Meteorologische Standardangabe, die in Metern quantifiziert wird und bei Grenzwerten entscheidend ist (z. B. für Start/Abbruch von Landungen); sagt direkt etwas über die Erkennbarkeit von Objekten auf Entfernung aus.

Das Wördle-Wort für Österreich heute ist:

S
I
C
H
T

Was bedeutet sicht (Österreich)?

Auf Deutsch bedeutet sicht in Österreich in erster Linie die Aussicht oder die Sichtbarkeit – also das, was man sehen kann oder die Möglichkeit, etwas zu sehen (Sichtweite, Blick). Ich verwende das Wort genauso wie das standarddeutsche „Sicht“, besonders wenn es um Wetter, Verkehr oder Landschaft geht.

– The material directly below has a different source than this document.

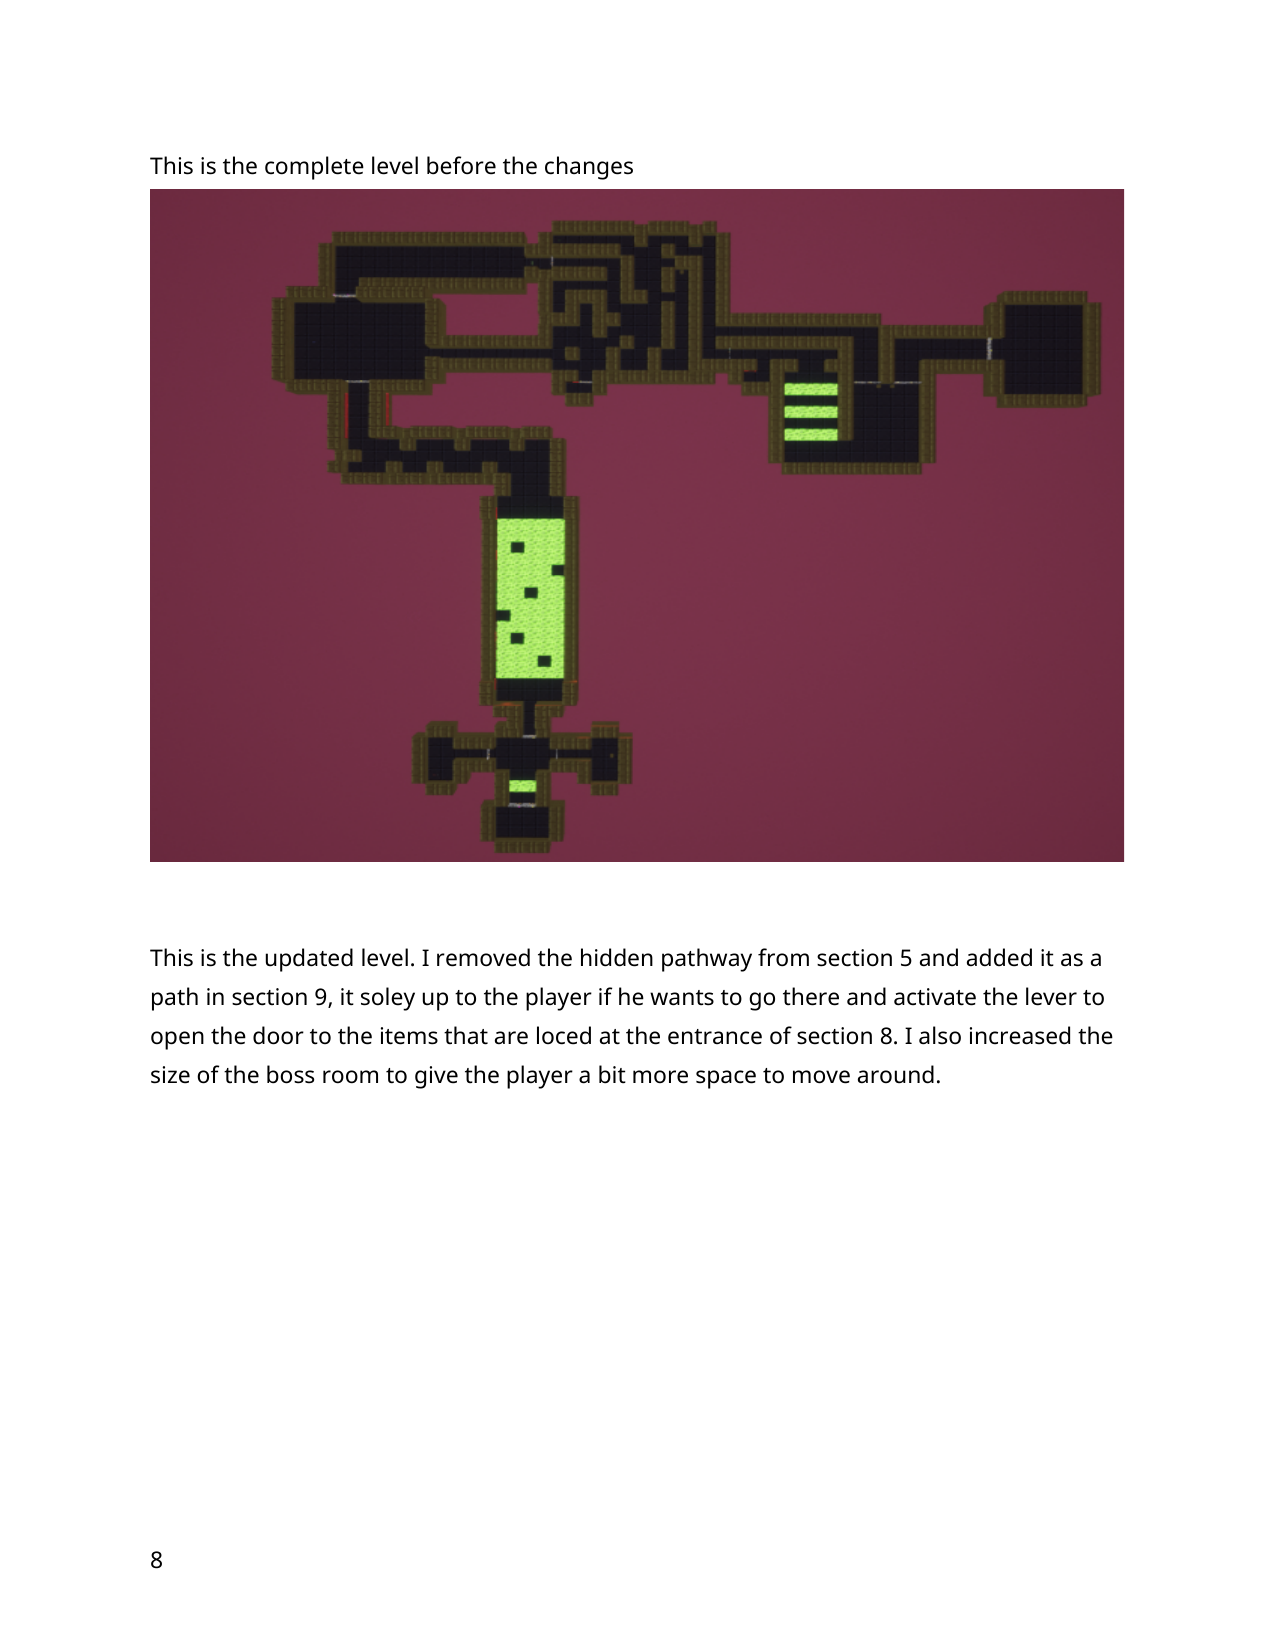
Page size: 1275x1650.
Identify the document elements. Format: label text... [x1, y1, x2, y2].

picture [150, 189, 1125, 862]
text This is the complete level before the changes [150, 150, 1125, 189]
text This is the updated level. I removed the hidden pathway from section 5 and added it as a path in section 9, it soley up to the player if he wants to go there and activate the lever to open the door to the items that are loced at the entrance of section 8. I also increased the size of the boss room to give the player a bit more space to move around. [150, 942, 1125, 1091]
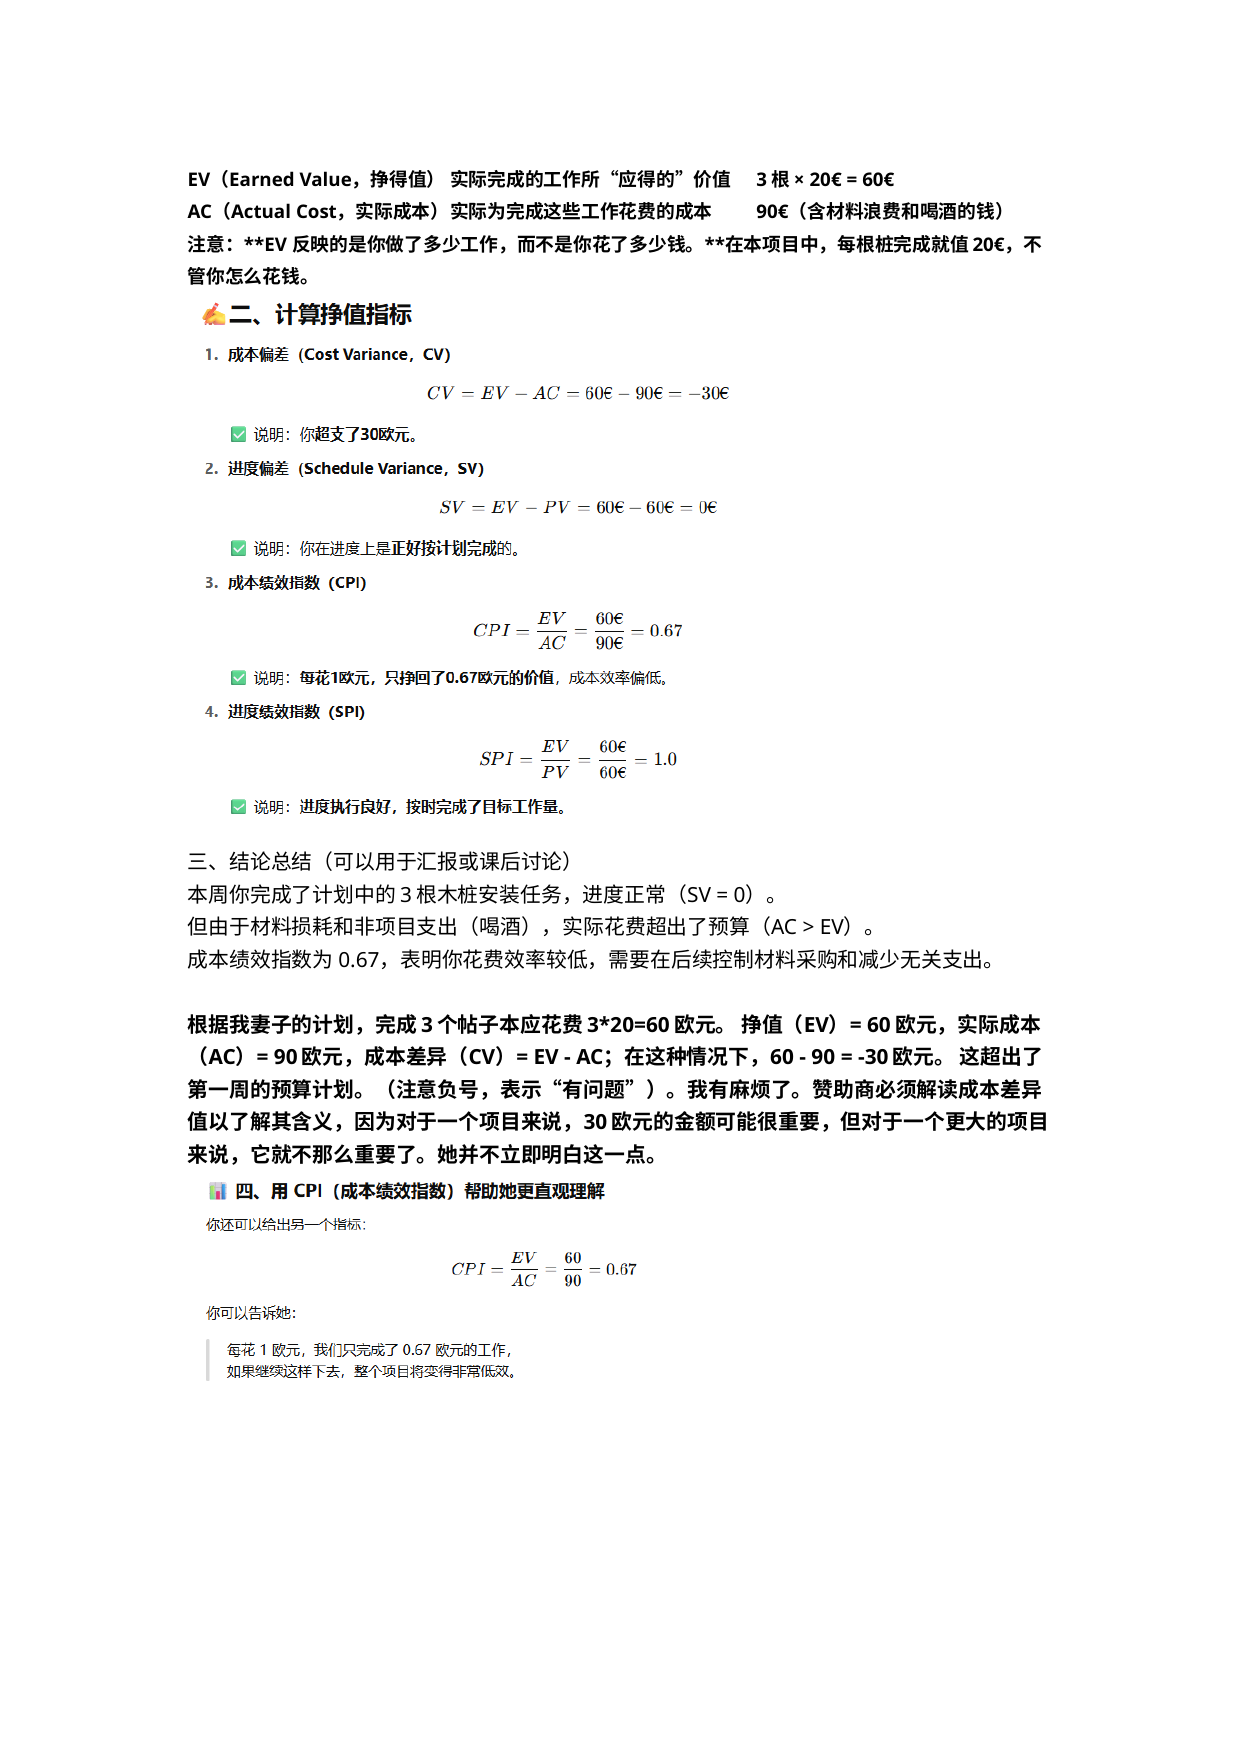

Typische Kontexte sind Beobachtungen wie Nebel, Straßenverhältnisse oder die Lage eines Aussichtspunkts; man spricht etwa von eingeschränkter Sicht bei Nebel oder guter Sicht von einem Hügel. Das Wort stammt aus dem Althochdeutschen „sicht“/„sichti“ und ist verwandt mit dem Verb „sehen“.

Zum Beispiel: Ich sehe wegen Nebels kaum etwas, die Sicht ist sehr schlecht. Auch: Von hier hat man eine schöne Sicht übers Tal.

Und jetzt? Erzähle mir, wie es gelaufen ist

Unabhängig davon, welche Version du spielst, erzähle mir in den Kommentaren, wie viele Versuche du gebraucht hast und ob es leicht oder schwierig für dich war. Viel Erfolg beim nächsten Mal — bis morgen mit einem neuen Wort.